**Exercise directions**
Return each line in the records below that includes "flattening".

::: Provided records :::

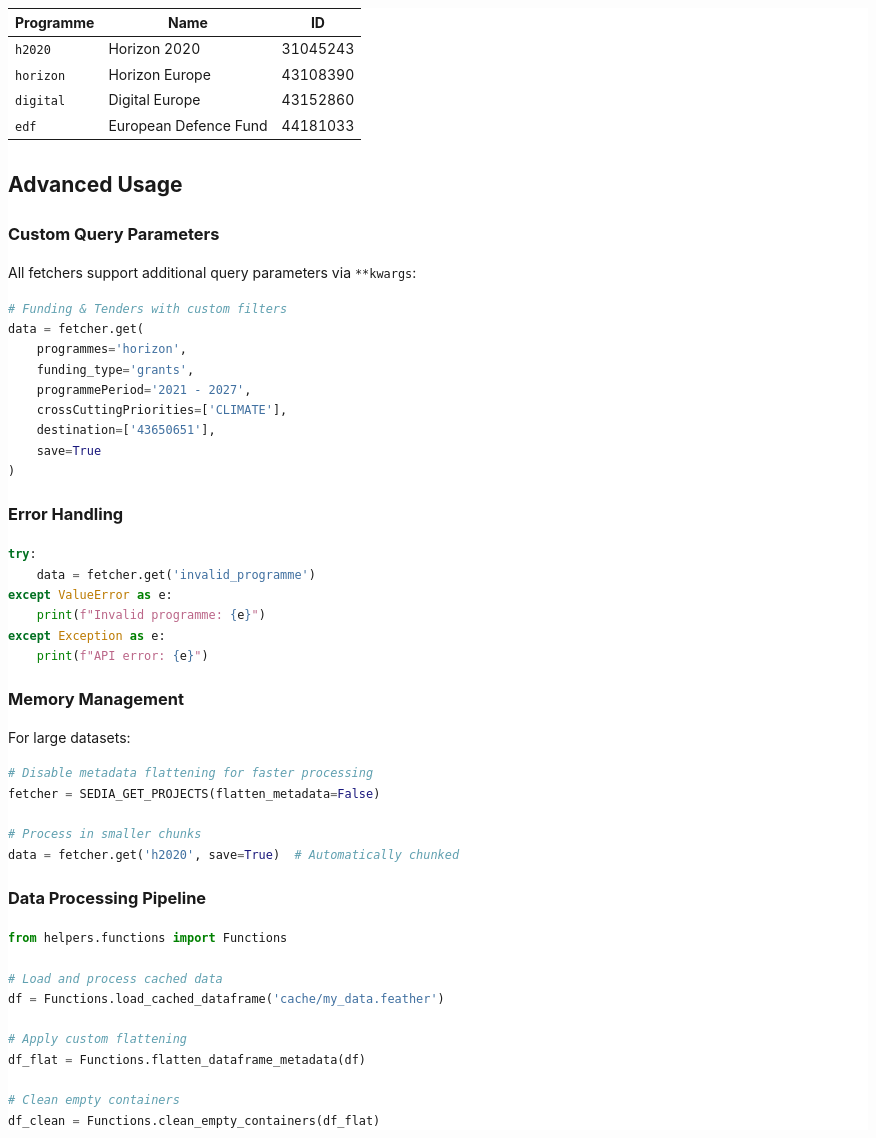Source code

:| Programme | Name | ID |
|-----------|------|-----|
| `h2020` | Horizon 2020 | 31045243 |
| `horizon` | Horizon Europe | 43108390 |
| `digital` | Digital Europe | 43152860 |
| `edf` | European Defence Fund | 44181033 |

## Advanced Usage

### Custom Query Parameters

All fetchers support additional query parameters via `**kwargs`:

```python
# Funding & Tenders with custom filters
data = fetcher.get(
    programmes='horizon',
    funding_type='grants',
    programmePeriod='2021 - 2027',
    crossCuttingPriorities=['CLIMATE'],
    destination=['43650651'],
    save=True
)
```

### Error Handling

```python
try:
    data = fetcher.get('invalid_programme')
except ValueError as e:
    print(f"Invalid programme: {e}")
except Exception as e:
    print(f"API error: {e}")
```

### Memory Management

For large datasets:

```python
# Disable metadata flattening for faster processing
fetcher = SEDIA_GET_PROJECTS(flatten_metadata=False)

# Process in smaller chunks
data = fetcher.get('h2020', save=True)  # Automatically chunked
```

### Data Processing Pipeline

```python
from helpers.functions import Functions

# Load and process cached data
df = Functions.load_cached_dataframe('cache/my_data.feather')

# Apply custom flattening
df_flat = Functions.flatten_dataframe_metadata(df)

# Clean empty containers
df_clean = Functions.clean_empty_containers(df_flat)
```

:::

**Solved problem**
# Disable metadata flattening for faster processing
# Apply custom flattening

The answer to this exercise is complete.